Work item: Copy every line from the records that holds the word "Right".
Dataset excerpts: Begin
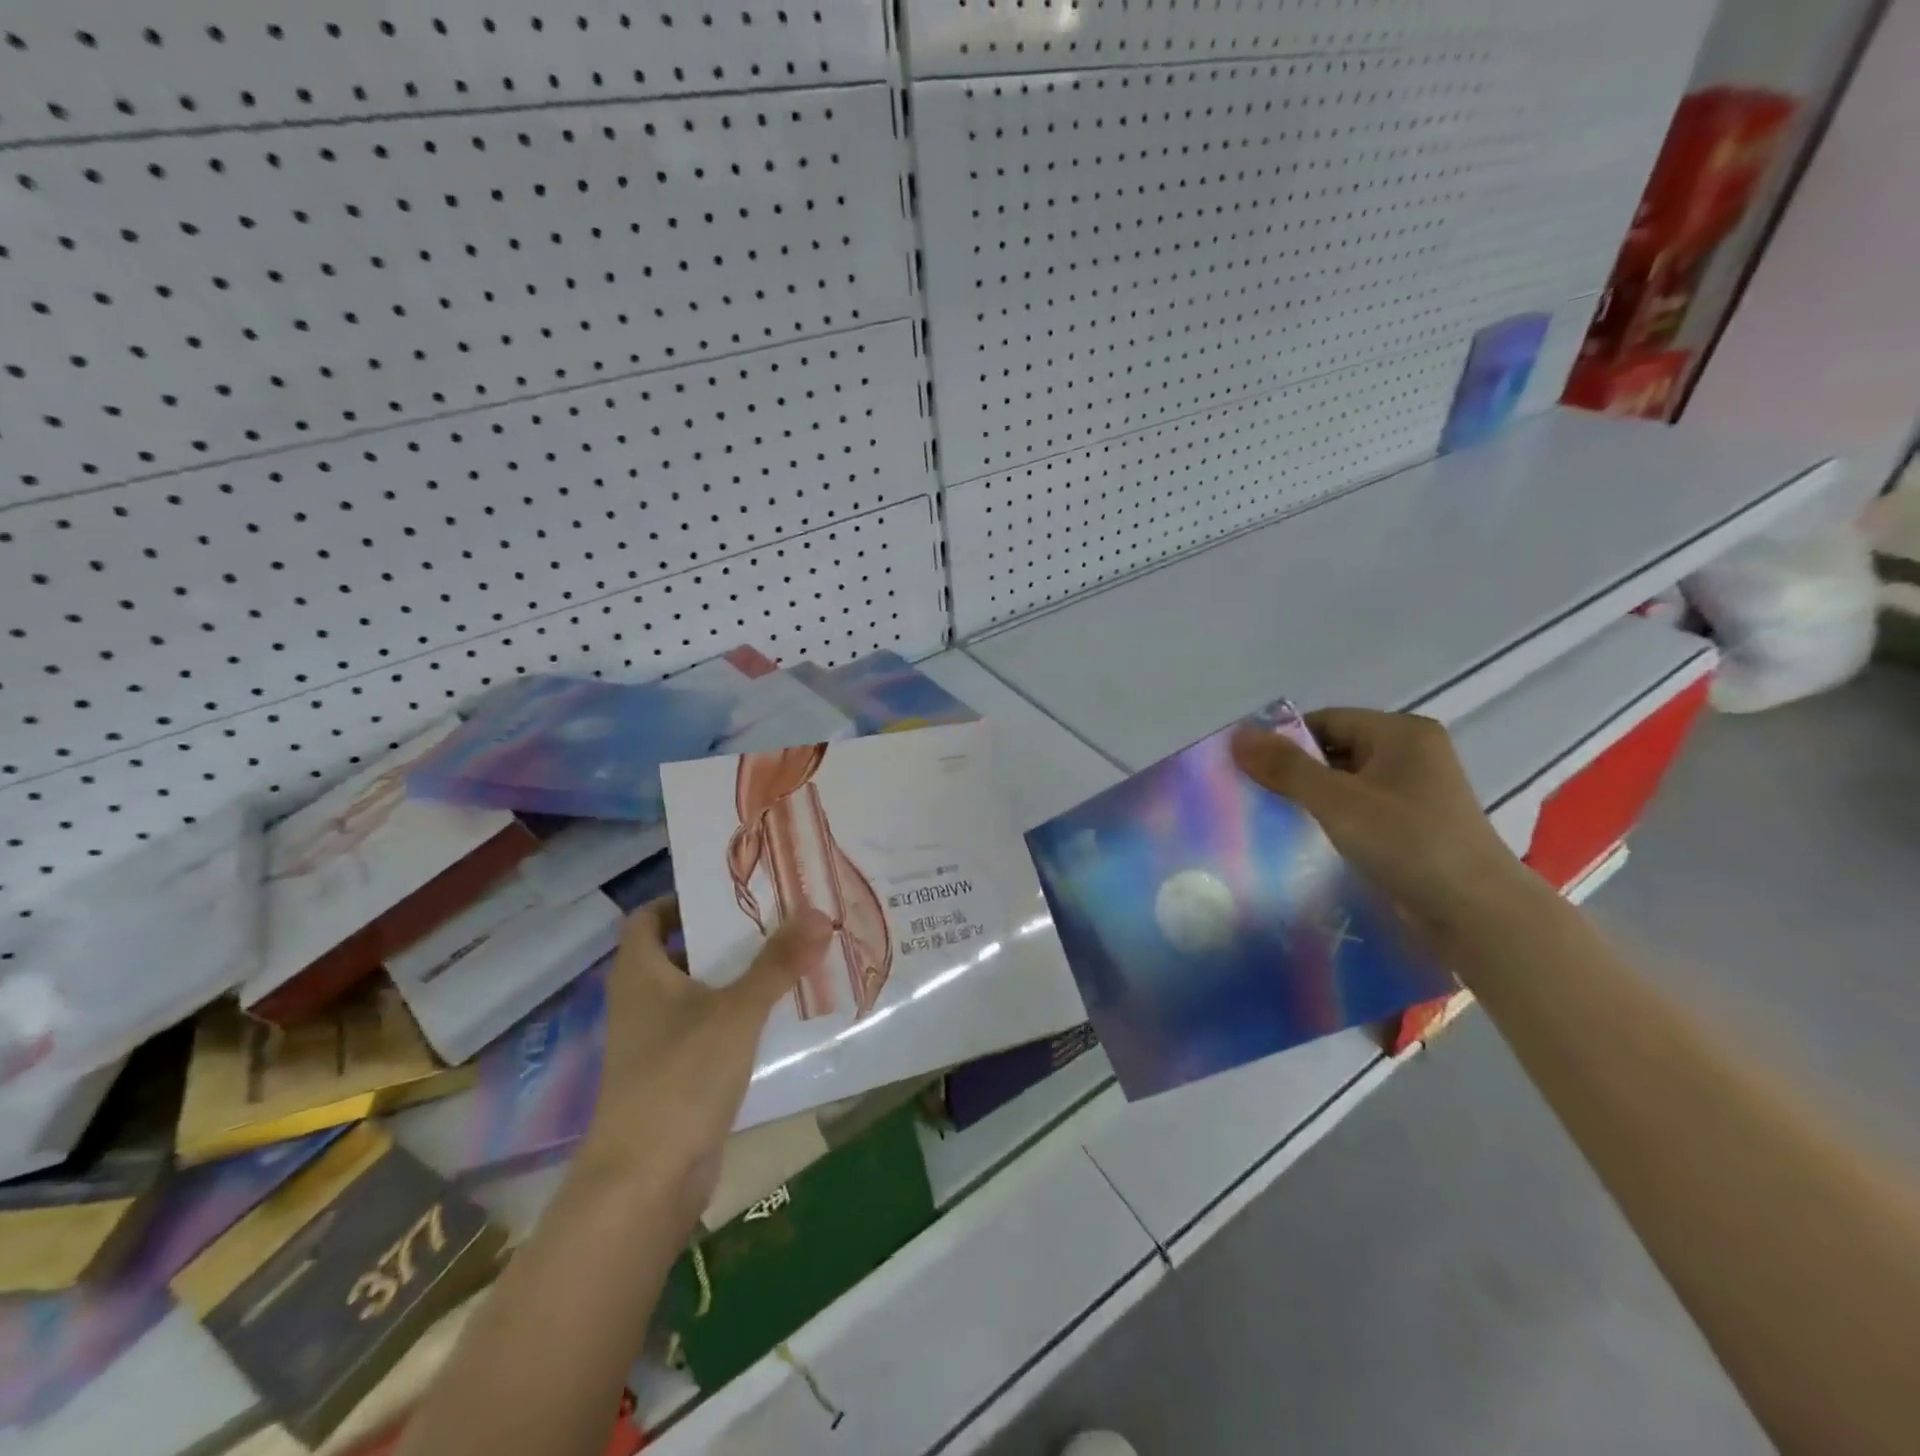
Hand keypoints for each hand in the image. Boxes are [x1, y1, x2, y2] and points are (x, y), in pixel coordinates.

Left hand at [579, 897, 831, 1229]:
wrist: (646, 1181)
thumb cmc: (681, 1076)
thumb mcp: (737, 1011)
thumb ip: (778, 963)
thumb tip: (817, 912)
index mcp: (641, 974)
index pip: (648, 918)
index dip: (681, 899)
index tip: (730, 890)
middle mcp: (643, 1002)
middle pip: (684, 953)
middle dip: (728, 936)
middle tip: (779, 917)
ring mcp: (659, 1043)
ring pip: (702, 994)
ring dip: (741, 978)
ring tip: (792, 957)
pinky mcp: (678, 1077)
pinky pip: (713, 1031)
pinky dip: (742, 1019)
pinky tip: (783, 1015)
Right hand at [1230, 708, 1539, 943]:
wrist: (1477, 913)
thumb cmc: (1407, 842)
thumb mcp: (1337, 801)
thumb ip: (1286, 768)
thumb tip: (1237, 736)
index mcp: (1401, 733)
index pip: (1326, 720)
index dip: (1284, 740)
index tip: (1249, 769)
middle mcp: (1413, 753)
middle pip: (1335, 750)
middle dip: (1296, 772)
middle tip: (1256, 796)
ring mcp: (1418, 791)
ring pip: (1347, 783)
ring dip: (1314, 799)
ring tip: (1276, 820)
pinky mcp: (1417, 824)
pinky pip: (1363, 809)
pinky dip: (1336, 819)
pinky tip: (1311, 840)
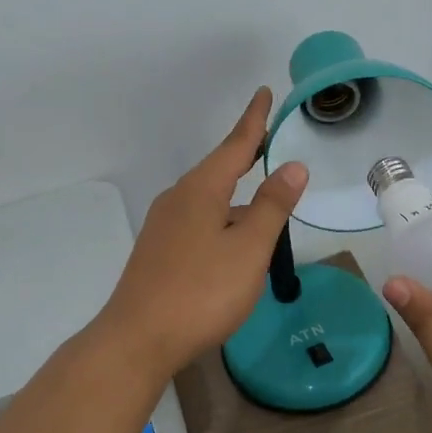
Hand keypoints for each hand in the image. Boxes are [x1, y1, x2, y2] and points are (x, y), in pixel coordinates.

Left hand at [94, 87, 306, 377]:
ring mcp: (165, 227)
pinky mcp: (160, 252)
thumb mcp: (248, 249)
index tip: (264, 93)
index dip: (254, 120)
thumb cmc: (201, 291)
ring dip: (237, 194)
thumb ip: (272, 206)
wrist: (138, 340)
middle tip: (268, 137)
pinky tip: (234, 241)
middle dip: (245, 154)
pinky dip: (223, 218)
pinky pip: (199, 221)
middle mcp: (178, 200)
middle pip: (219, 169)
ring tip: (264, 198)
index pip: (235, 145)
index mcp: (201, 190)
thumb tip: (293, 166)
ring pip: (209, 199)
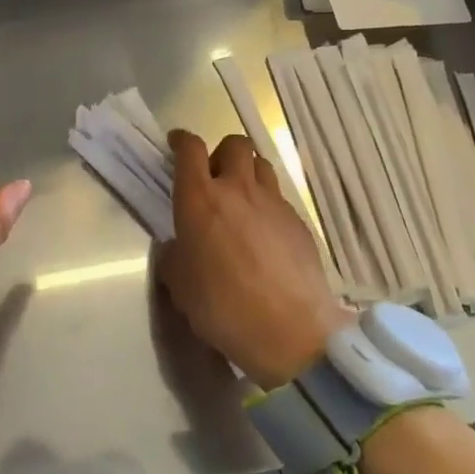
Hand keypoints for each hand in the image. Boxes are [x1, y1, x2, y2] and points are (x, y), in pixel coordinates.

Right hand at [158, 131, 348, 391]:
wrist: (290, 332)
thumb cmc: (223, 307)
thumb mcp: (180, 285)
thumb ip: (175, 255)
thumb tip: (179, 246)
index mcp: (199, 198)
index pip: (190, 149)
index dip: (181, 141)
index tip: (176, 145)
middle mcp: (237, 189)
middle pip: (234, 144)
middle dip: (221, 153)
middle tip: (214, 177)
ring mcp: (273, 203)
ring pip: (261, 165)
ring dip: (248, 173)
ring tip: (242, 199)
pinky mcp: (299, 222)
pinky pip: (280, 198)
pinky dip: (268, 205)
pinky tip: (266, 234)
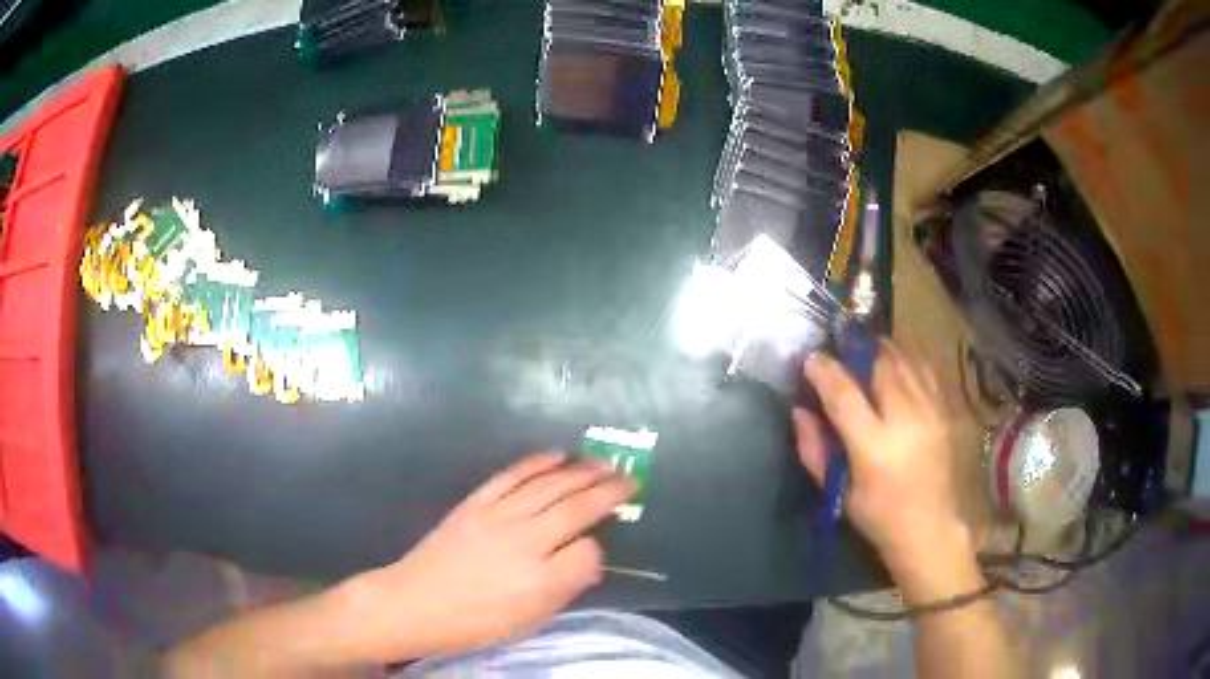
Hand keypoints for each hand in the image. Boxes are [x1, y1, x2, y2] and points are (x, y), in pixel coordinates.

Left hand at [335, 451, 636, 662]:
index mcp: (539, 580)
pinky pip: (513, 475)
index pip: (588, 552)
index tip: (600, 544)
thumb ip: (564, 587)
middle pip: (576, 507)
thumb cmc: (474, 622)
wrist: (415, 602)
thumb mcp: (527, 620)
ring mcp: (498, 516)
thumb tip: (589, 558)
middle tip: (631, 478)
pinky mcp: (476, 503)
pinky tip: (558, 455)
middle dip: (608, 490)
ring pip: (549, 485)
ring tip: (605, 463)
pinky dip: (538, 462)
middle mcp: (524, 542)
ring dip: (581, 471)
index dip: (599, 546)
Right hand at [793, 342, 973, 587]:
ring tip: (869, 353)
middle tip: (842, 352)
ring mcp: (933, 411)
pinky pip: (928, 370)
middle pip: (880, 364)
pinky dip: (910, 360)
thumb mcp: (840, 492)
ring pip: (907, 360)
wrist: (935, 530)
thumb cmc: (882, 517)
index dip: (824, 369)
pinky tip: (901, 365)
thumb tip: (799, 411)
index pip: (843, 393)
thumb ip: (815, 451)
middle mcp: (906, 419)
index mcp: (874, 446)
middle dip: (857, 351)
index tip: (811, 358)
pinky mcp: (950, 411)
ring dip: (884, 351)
Dataset excerpts: End
Exercise solution:
Right hand at [1230, 708, 1539, 943]:
Right hand at [158, 131, 348, 391]:
Right hand at [793, 342, 973, 587]:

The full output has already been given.